Table of remaining worktrees:

```
| Directory          | Branch (when different) | Last activity      | Status                |
|--------------------|-------------------------|--------------------|------------------------|
| (main)             |                         |                    | master ✓              |
| android-update     |                         | 2 days ago         | PR #7193 (open, 3↑)  |
| digital-twin-demo  |                         | 3 weeks ago        | Local work (5↑)      |
```

Columns:
- **Last activity**: `git log -1 --format="%cr" <branch>`
- **Status**: PR reference, commits ahead (↑) / behind (↓) via `git rev-list --left-right --count origin/$DEFAULT...<branch>`, dirty indicator via `cd <worktree-path> && git status --porcelain`

---

## .bonsai detection (auto-trigger)

When you encounter a `.bonsai` file in a repository (via `git status`, `ls`, file exploration), check whether the file is being ignored:

```bash
git check-ignore -q .bonsai
```

Exit 0 = ignored (good). Exit 1 = not ignored (problem).

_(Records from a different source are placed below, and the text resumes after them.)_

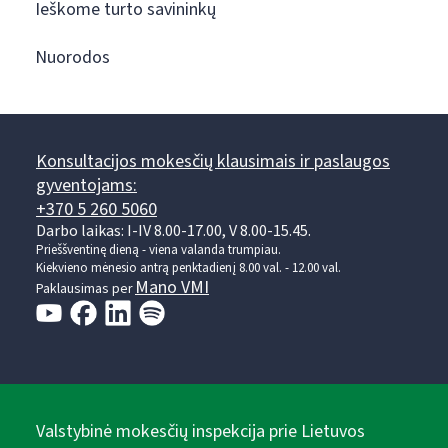
Ieškome turto savininkų
Nuorodos
Konsultacijos mokesčių klausimais ir paslaugos
gyventojams:
+370 5 260 5060
Darbo laikas: I-IV 8.00-17.00, V 8.00-15.45.
Prieššventinę dieną - viena valanda trumpiau.
Kiekvieno mėnesio antrą penktadienį 8.00 val. - 12.00 val.
Mano VMI
Paklausimas per
Valstybinė mokesčių inspekcija prie Lietuvos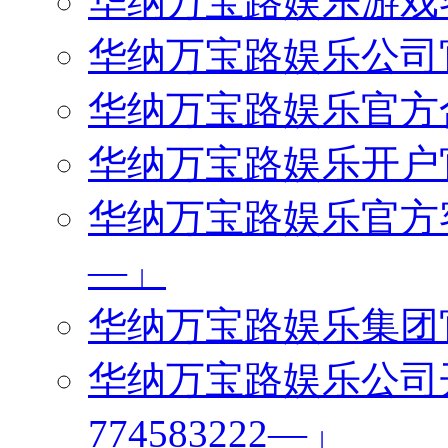
华纳万宝路娱乐游戏客服
华纳万宝路娱乐公司官网
华纳万宝路娱乐官方合作
华纳万宝路娱乐开户官网
华纳万宝路娱乐官方客服
—」
华纳万宝路娱乐集团官方
华纳万宝路娱乐公司
774583222—」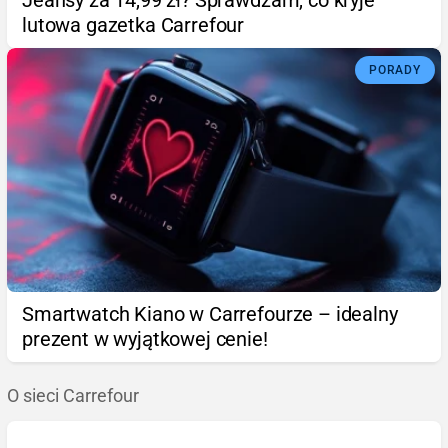
Jeansy za 14,99 zł? Sprawdzam, co kryje
lutowa gazetka Carrefour
PORADY
Smartwatch Kiano w Carrefourze – idealny
prezent w wyjątkowej cenie!
O sieci Carrefour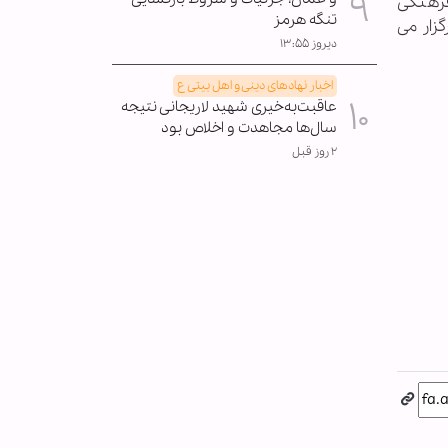
۱۳ از ساعت ۱۶ تا ۱۸ در موسسه فرهنگی
تنگه هرمز
اقع در شمال میدان هفت‌تیر، کوچه شهید شریعتی، جنب مسجدالرضا، پلاک ۱۰، واحد ۲ برگزار می
دیروز ۱۳:۵۵
اخبار نهادهای دینی و اهل بیتی ع
عاقبت‌به‌خیری شهید لاریجانی نتیجه
سال‌ها مجاهدت و اخلاص بود
۲ روز قبل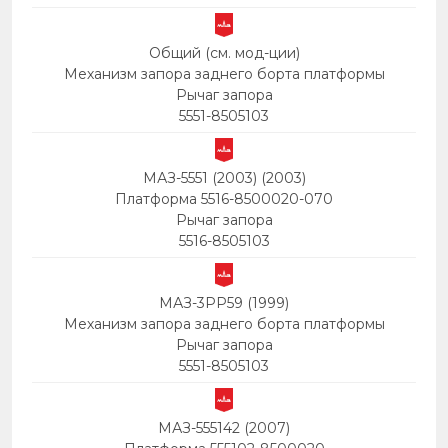
Общий (см. мод-ции)
Механизм запора заднего борта платформы
Рычаг запора
5551-8505103
МАЗ-5551 (2003) (2003)
Платформа 5516-8500020-070
Рычаг запора
5516-8505103
МАЗ-3PP59 (1999)
Механизм запора заднего борта платформы
Рычаг запора
5551-8505103
МАЗ-555142 (2007)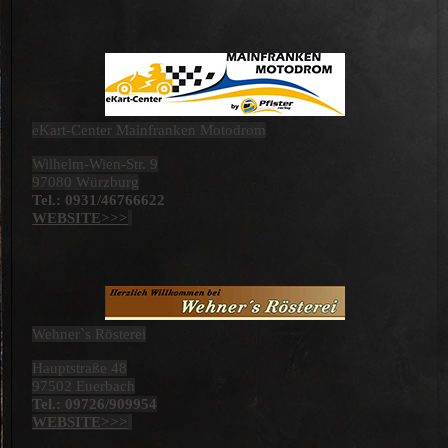
eKart-Center Mainfranken Motodrom
Wilhelm-Wien-Str. 9
97080 Würzburg
Tel.: 0931/46766622
WEBSITE>>>
Wehner`s Rösterei
Hauptstraße 48
97502 Euerbach
Tel.: 09726/909954
WEBSITE>>>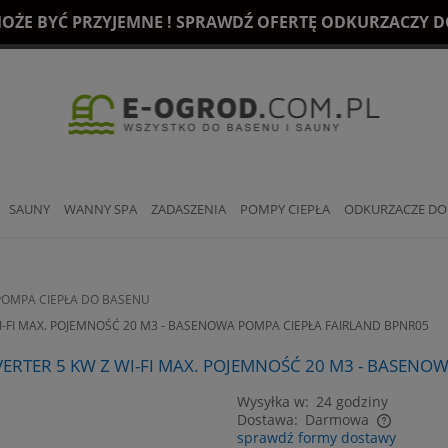
OŻE BYĆ PRZYJEMNE ! SPRAWDŹ OFERTĘ ODKURZACZY DO
SAUNY
WANNY SPA
ZADASZENIA
POMPY CIEPŁA
ODKURZACZE DO
POMPA CIEPŁA DO BASENU
I-FI MAX. POJEMNOŚĆ 20 M3 - BASENOWA POMPA CIEPŁA FAIRLAND BPNR05
ERTER 5 KW Z WI-FI MAX. POJEMNOŚĆ 20 M3 - BASENO
Wysyłka w:
24 godziny
Dostawa:
Darmowa
sprawdź formy dostawy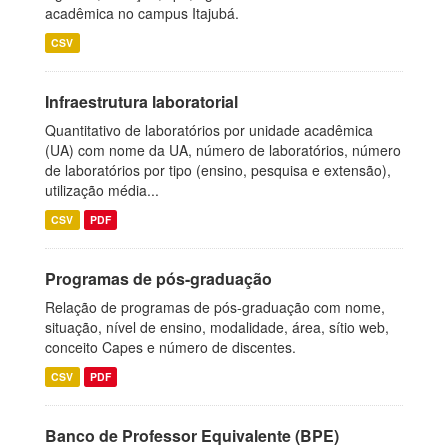
acadêmica no campus Itajubá.
CSV
Infraestrutura laboratorial
Quantitativo de laboratórios por unidade acadêmica
(UA) com nome da UA, número de laboratórios, número
de laboratórios por tipo (ensino, pesquisa e extensão),
utilização média...
CSV
PDF
Programas de pós-graduação
Relação de programas de pós-graduação com nome,
situação, nível de ensino, modalidade, área, sítio web,
conceito Capes e número de discentes.
CSV
PDF
Banco de Professor Equivalente (BPE)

**Not ignored?** Report to the user:

> `.bonsai` is not in your gitignore. This file contains paths to local files (databases, keys) and does not belong in the repo. Add `.bonsai` to your global gitignore (`git config --global core.excludesfile` shows the path) or to this project's `.gitignore`.

Do not silently fix. The user must know that the setup is incomplete, so it is correct on all of their machines.